Can you take the heat? If you love hot peppers, then add Hot Cayenne to your garden. A famously fiery pepper from South America, Hot Cayenne provides the perfect punch of heat in dishes, while also adding flavor and spice when used fresh, canned, or pickled. Add a Hot Cayenne pepper to a bottle of your favorite oil or vinegar to infuse it with flavor. With high yields, you’ll have plenty of thin-walled, bright red peppers to string into a ristra, an easy way to dry your garden surplus for future use. Beware: these peppers pack a punch, with a Scoville Rating of 3,000-6,000. Wear gloves when handling.

  • Light Full sun
  • Fruit Size 3 to 5 inches
  • Matures 85 days
  • Spacing 18 to 24 inches apart
  • Plant Size 18 to 24 inches
  • Scoville Rating 3,000 to 6,000

Some Bonnie Plants varieties may not be available in your local area, due to different variables in certain regions. Also, if any variety is a limited, regional variety it will be noted on the pertinent variety page.

At a glance

Light requirements: Full sun.

Planting: Space 12 to 48 inches apart, depending on type. (See information above for specific recommendations.)

Soil requirements: Peppers need well-drained, nutrient-rich soil. Amend soil with 3 to 5 inches of compost or other organic matter prior to planting. Soil pH should be 6.2 to 7.0.

Water requirements: Keep soil consistently moist throughout the growing season. Mulch soil to reduce water evaporation.

Frost-fighting plan: Pepper is a hot-weather crop. A light frost will damage plants (28º F to 32º F), and temps below 55º F slow growth and cause leaves to look yellowish. If a surprise late spring frost is in the forecast, protect newly planted seedlings with a frost blanket.

Common issues: Plants drop flowers when daytime temps soar above 90º F. Few pests bother peppers, but keep an eye out for aphids, slugs, pill bugs, and leafminers. Humid weather (especially in gardens with heavy soil that doesn’t drain well) can invite fungal diseases like leafspot.

Harvesting: Check image on plant tag (or at the top of this page) to learn what your pepper looks like when mature.
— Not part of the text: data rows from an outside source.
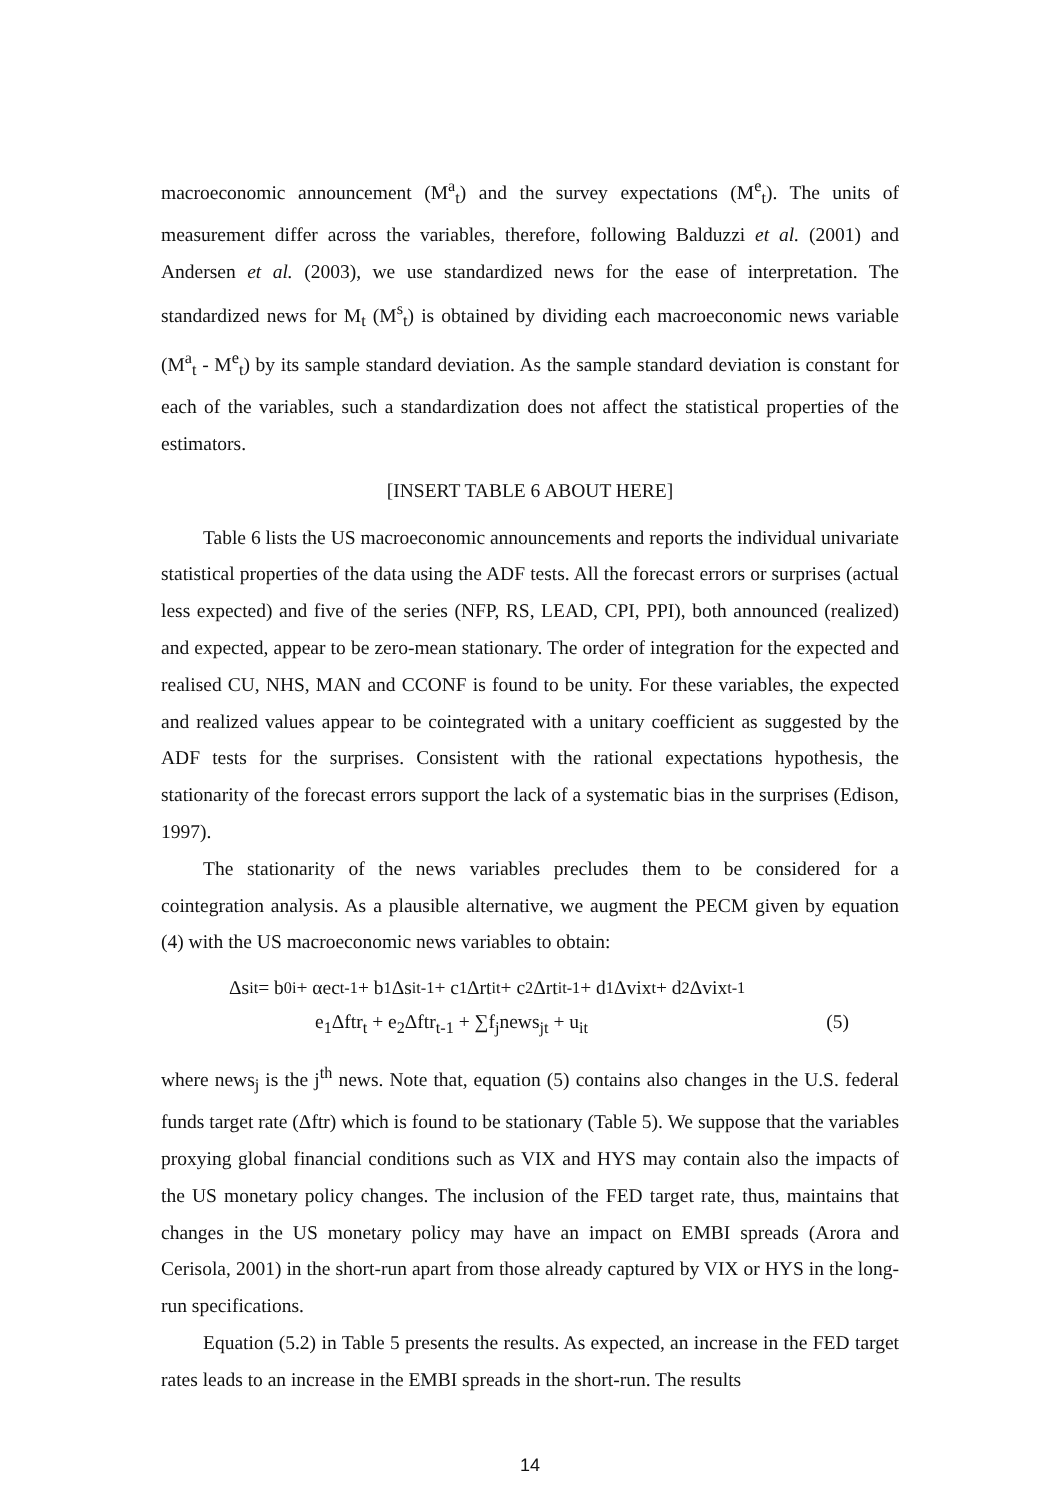macroeconomic announcement (M<sup>a</sup><sub>t</sub>) and the survey expectations (M<sup>e</sup><sub>t</sub>). The units of measurement differ across the variables, therefore, following Balduzzi et al. (2001) and Andersen et al. (2003), we use standardized news for the ease of interpretation. The standardized news for M<sub>t</sub> (M<sup>s</sup><sub>t</sub>) is obtained by dividing each macroeconomic news variable (M<sup>a</sup><sub>t</sub> - M<sup>e</sup><sub>t</sub>) by its sample standard deviation. As the sample standard deviation is constant for each of the variables, such a standardization does not affect the statistical properties of the estimators.
[INSERT TABLE 6 ABOUT HERE]
Table 6 lists the US macroeconomic announcements and reports the individual univariate statistical properties of the data using the ADF tests. All the forecast errors or surprises (actual less expected) and five of the series (NFP, RS, LEAD, CPI, PPI), both announced (realized) and expected, appear to be zero-mean stationary. The order of integration for the expected and realised CU, NHS, MAN and CCONF is found to be unity. For these variables, the expected and realized values appear to be cointegrated with a unitary coefficient as suggested by the ADF tests for the surprises. Consistent with the rational expectations hypothesis, the stationarity of the forecast errors support the lack of a systematic bias in the surprises (Edison, 1997).
The stationarity of the news variables precludes them to be considered for a cointegration analysis. As a plausible alternative, we augment the PECM given by equation (4) with the US macroeconomic news variables to obtain:
Δs<sub>it</sub> = b<sub>0i</sub> + αec<sub>t-1</sub> + b<sub>1</sub>Δs<sub>it-1</sub> + c<sub>1</sub>Δrt<sub>it</sub> + c<sub>2</sub>Δrt<sub>it-1</sub> + d<sub>1</sub>Δvix<sub>t</sub> + d<sub>2</sub>Δvix<sub>t-1</sub>
e<sub>1</sub>Δftr<sub>t</sub> + e<sub>2</sub>Δftr<sub>t-1</sub> + ∑f<sub>j</sub>news<sub>jt</sub> + u<sub>it</sub> (5)
where news<sub>j</sub> is the j<sup>th</sup> news. Note that, equation (5) contains also changes in the U.S. federal funds target rate (Δftr) which is found to be stationary (Table 5). We suppose that the variables proxying global financial conditions such as VIX and HYS may contain also the impacts of the US monetary policy changes. The inclusion of the FED target rate, thus, maintains that changes in the US monetary policy may have an impact on EMBI spreads (Arora and Cerisola, 2001) in the short-run apart from those already captured by VIX or HYS in the long-run specifications.
Equation (5.2) in Table 5 presents the results. As expected, an increase in the FED target rates leads to an increase in the EMBI spreads in the short-run. The results
14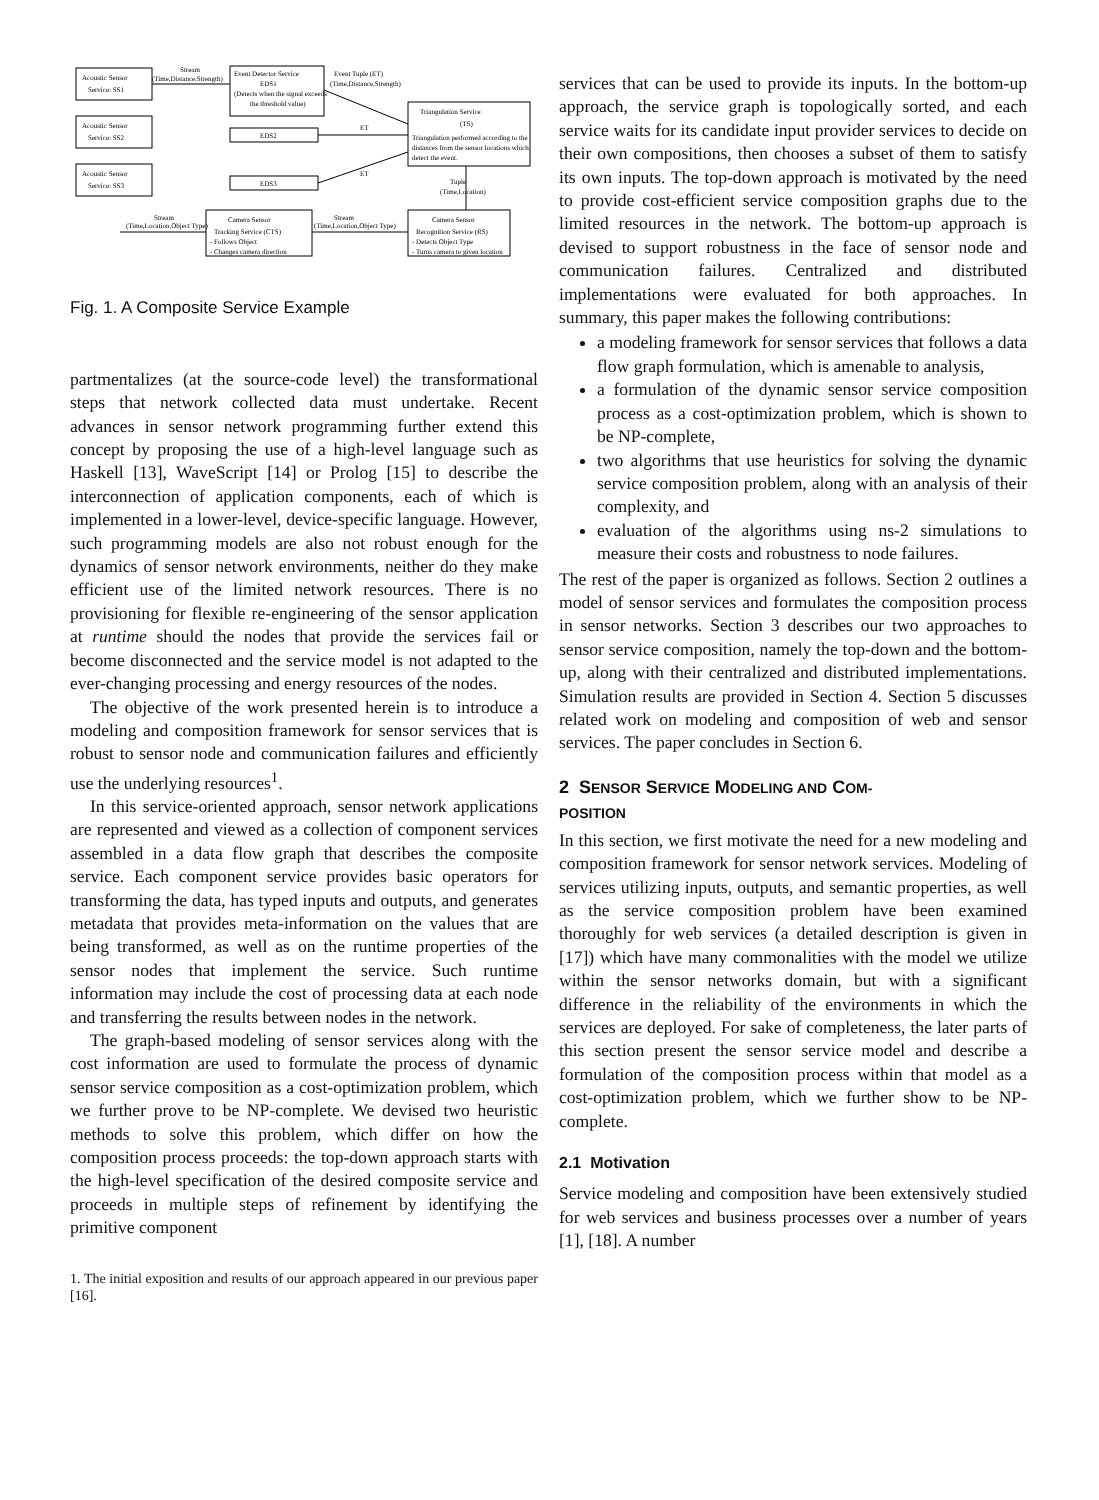Acoustic Sensor
Service: SS1
Acoustic Sensor
Service: SS2
Acoustic Sensor
Service: SS3
Stream
(Time,Distance,Strength)
Event Detector Service
EDS1
(Detects when the signal exceeds
the threshold value)
Event Tuple (ET)
(Time,Distance,Strength)
EDS2
EDS3
ET
ET
Triangulation Service
(TS)
Triangulation performed according to the
distances from the sensor locations which
detect the event.
Tuple
(Time,Location)
Camera Sensor
Recognition Service (RS)
- Detects Object Type
- Turns camera to given location
Camera Sensor
Tracking Service (CTS)
- Follows Object
- Changes camera direction
Stream
(Time,Location,Object Type)
Stream
(Time,Location,Object Type)
Fig. 1. A Composite Service Example
partmentalizes (at the source-code level) the transformational steps that network collected data must undertake. Recent advances in sensor network programming further extend this concept by proposing the use of a high-level language such as Haskell [13], WaveScript [14] or Prolog [15] to describe the interconnection of application components, each of which is implemented in a lower-level, device-specific language. However, such programming models are also not robust enough for the dynamics of sensor network environments, neither do they make efficient use of the limited network resources. There is no provisioning for flexible re-engineering of the sensor application at runtime should the nodes that provide the services fail or become disconnected and the service model is not adapted to the ever-changing processing and energy resources of the nodes.
The objective of the work presented herein is to introduce a modeling and composition framework for sensor services that is robust to sensor node and communication failures and efficiently use the underlying resources<sup>1</sup>.
In this service-oriented approach, sensor network applications are represented and viewed as a collection of component services assembled in a data flow graph that describes the composite service. Each component service provides basic operators for transforming the data, has typed inputs and outputs, and generates metadata that provides meta-information on the values that are being transformed, as well as on the runtime properties of the sensor nodes that implement the service. Such runtime information may include the cost of processing data at each node and transferring the results between nodes in the network.
The graph-based modeling of sensor services along with the cost information are used to formulate the process of dynamic sensor service composition as a cost-optimization problem, which we further prove to be NP-complete. We devised two heuristic methods to solve this problem, which differ on how the composition process proceeds: the top-down approach starts with the high-level specification of the desired composite service and proceeds in multiple steps of refinement by identifying the primitive component
1. The initial exposition and results of our approach appeared in our previous paper [16].
services that can be used to provide its inputs. In the bottom-up approach, the service graph is topologically sorted, and each service waits for its candidate input provider services to decide on their own compositions, then chooses a subset of them to satisfy its own inputs. The top-down approach is motivated by the need to provide cost-efficient service composition graphs due to the limited resources in the network. The bottom-up approach is devised to support robustness in the face of sensor node and communication failures. Centralized and distributed implementations were evaluated for both approaches. In summary, this paper makes the following contributions:
a modeling framework for sensor services that follows a data flow graph formulation, which is amenable to analysis,
a formulation of the dynamic sensor service composition process as a cost-optimization problem, which is shown to be NP-complete,
two algorithms that use heuristics for solving the dynamic service composition problem, along with an analysis of their complexity, and
evaluation of the algorithms using ns-2 simulations to measure their costs and robustness to node failures.
The rest of the paper is organized as follows. Section 2 outlines a model of sensor services and formulates the composition process in sensor networks. Section 3 describes our two approaches to sensor service composition, namely the top-down and the bottom-up, along with their centralized and distributed implementations. Simulation results are provided in Section 4. Section 5 discusses related work on modeling and composition of web and sensor services. The paper concludes in Section 6.
2 SENSOR SERVICE MODELING AND COM-
POSITION
In this section, we first motivate the need for a new modeling and composition framework for sensor network services. Modeling of services utilizing inputs, outputs, and semantic properties, as well as the service composition problem have been examined thoroughly for web services (a detailed description is given in [17]) which have many commonalities with the model we utilize within the sensor networks domain, but with a significant difference in the reliability of the environments in which the services are deployed. For sake of completeness, the later parts of this section present the sensor service model and describe a formulation of the composition process within that model as a cost-optimization problem, which we further show to be NP-complete.
2.1 Motivation
Service modeling and composition have been extensively studied for web services and business processes over a number of years [1], [18]. A number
Some peppers turn red, yellow, or other colors at maturity. Others are ready in the green stage, but will turn red if left on plants. Use pruning shears or a sharp knife to cut peppers with a short stub of stem attached. Pulling peppers by hand can cause entire branches to break off. Fruits store longer for fresh use if you don’t remove the stem, which can create an open wound that’s ripe for spoiling.

Storage: Store unwashed (or washed and dried) peppers in the refrigerator in a loosely closed plastic bag. Moisture is a pepper’s enemy and hastens spoiling. For peak flavor and nutrition, use within a week.